In a recent discussion, it was brought to my attention that causing some act is not doing some act. I suppose that in considering two different senses that's quite true. First, if I press "play" on my DVD player, I am not doing the action of reading the disc (even though I caused it). But these are two different senses of "cause." In the physical sense, I did cause the button to press which placed a series of intermediate physical causes resulting in the desired effect of the DVD playing. Anyone who insists I did not play the DVD is just mistaken.
Let's consider a thought experiment. Suppose there is a nuclear bomb, a single domino, and a mad scientist supervillain. She wants to destroy the region of the world where she is, but has a whimsical side as well. She sets the scenario so that when she flicks her finger on the domino, it falls and triggers the bomb (suppose she has enough time to get away or does not care if she dies). Has she detonated the nuclear bomb? Of course she has. She has both caused and performed the action.
Now let's add one more domino, and line it up so that when our supervillain scientist strikes the first domino, it, in turn, strikes a second, and that second domino detonates her nuclear bomb. Has the addition of the second domino affected the causal or "doing" relationship? It seems not. For the mechanism was still caused to run by the supervillain. Moreover, the counterfactual truth of "if the first domino were to strike the second, it would fall and trigger the bomb" is not a sufficient cause of the bomb's being detonated. Now add a third, and a fourth, and so on, until an infinite series of dominos are set up so that each one triggers the next to fall, until eventually the nuclear bomb is triggered. Even in the case of an infinite number of intermediate causes, the mad scientist supervillain has still caused and done the action of detonating the nuclear bomb.
The same goes for God in hard determinism. In this case, God causes each and every action (including sinful ones). It would not matter if he used one or many intermediate causes to bring the action about; he has done it (especially since, on hard determinism, the subject lacks free will). What of soft determinism and compatibilism? This fares no better. Think back to the DVD analogy. According to compatibilism, human beings can only act in accord with their nature. It is the same as when the power button is pressed on the remote; the DVD player can only act in accord with its nature. But if I have caused and done the action of playing the DVD, then God has caused and done the actions of human beings, including sin. In this case, we now have an argument:
1. If determinism is true, then God causes and does acts of sin.
2. Determinism is true.
3. Therefore, God causes and does acts of sin.
4. God cannot cause and do sin.
5. Therefore, determinism is not true.
Obviously, we have a reductio; we can hold (1, 2, and 3) or we can hold (1, 4, and 5), but we cannot hold all of the premises. The first part of this post substantiates (1), so that can be safely accepted. (3) and (5) are entailed conclusions, and so cannot themselves be denied. So, we can safely create another premise:
6. Either determinism is true or God cannot cause and do sin.

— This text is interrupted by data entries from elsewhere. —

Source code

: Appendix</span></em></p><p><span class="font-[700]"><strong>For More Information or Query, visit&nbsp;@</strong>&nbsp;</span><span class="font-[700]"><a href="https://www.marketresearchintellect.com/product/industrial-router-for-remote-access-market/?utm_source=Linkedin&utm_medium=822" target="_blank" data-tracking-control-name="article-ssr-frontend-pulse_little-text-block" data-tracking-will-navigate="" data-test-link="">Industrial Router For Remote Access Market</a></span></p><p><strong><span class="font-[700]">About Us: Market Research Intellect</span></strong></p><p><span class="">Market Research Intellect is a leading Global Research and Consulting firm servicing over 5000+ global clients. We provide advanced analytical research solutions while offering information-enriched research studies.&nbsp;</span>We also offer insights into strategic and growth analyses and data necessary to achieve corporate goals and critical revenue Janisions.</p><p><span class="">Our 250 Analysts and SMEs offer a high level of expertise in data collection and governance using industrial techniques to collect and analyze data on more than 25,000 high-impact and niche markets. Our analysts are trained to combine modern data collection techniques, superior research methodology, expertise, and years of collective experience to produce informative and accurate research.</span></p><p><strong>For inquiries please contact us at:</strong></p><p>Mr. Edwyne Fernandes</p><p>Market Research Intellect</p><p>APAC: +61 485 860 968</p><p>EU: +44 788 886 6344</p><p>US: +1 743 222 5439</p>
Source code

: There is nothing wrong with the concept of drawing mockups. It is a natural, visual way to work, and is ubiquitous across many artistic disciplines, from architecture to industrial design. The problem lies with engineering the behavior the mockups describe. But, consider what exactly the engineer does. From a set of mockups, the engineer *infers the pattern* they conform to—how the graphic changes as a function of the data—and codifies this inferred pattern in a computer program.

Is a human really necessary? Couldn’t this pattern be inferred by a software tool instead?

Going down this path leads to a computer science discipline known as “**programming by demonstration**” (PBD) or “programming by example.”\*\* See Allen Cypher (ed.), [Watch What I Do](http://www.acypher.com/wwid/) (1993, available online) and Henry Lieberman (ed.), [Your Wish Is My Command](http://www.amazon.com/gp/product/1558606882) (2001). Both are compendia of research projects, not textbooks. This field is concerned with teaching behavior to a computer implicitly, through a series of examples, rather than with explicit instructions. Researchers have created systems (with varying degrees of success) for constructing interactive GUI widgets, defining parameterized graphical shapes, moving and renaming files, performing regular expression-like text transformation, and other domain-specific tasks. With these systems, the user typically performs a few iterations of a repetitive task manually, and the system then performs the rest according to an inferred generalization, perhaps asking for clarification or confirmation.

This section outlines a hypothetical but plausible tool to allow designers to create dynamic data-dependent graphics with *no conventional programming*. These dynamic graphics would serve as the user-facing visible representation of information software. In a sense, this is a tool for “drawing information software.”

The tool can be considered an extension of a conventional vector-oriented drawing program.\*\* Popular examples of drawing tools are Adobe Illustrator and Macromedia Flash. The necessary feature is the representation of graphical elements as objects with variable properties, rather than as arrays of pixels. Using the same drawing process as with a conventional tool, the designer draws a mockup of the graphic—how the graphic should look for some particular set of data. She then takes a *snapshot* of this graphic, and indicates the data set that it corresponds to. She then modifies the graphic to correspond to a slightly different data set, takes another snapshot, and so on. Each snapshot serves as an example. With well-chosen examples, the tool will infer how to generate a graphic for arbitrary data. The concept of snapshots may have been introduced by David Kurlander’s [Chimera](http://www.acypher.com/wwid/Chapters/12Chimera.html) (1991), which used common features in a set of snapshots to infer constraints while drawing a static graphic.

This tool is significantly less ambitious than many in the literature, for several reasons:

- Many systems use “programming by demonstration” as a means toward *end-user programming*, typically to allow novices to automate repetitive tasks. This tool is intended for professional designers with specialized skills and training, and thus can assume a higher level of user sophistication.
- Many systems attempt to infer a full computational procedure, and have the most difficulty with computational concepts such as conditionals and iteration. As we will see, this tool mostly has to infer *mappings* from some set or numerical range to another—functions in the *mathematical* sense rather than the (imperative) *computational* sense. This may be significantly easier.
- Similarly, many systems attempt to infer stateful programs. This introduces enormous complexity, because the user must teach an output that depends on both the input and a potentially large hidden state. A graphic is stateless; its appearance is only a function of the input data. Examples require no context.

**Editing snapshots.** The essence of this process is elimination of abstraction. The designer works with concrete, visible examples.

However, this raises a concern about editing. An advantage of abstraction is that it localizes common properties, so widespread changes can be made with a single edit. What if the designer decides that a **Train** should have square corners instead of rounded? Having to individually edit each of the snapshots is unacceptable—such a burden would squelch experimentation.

The only obvious way of escape is to claim that God can, indeed, sin. I am not sure if anyone would take this escape route. If anyone would, it's worth remembering that God would therefore not be the paradigm of moral goodness. There is another way. (1) can be denied on the grounds of theological voluntarism. That is to say, while (1) is true in that if determinism is true, then God causes and does acts that for humans would be a sin, these are not sins for God. This is because God can simply will to do them, and whatever God wills is right. There are a number of consequences to this. First, the other horn of the Euthyphro dilemma comes to light: morality is not really objective, but arbitrary. That not only seems absurd on its face, but one would have a hard time even coherently defining such nonsense. Second, it would mean obviously absurd things, such as that God could will the torturing of babies, or that God could lie, or any number of things. In any case, it seems much more plausible that God cannot cause and do sin than that determinism is true!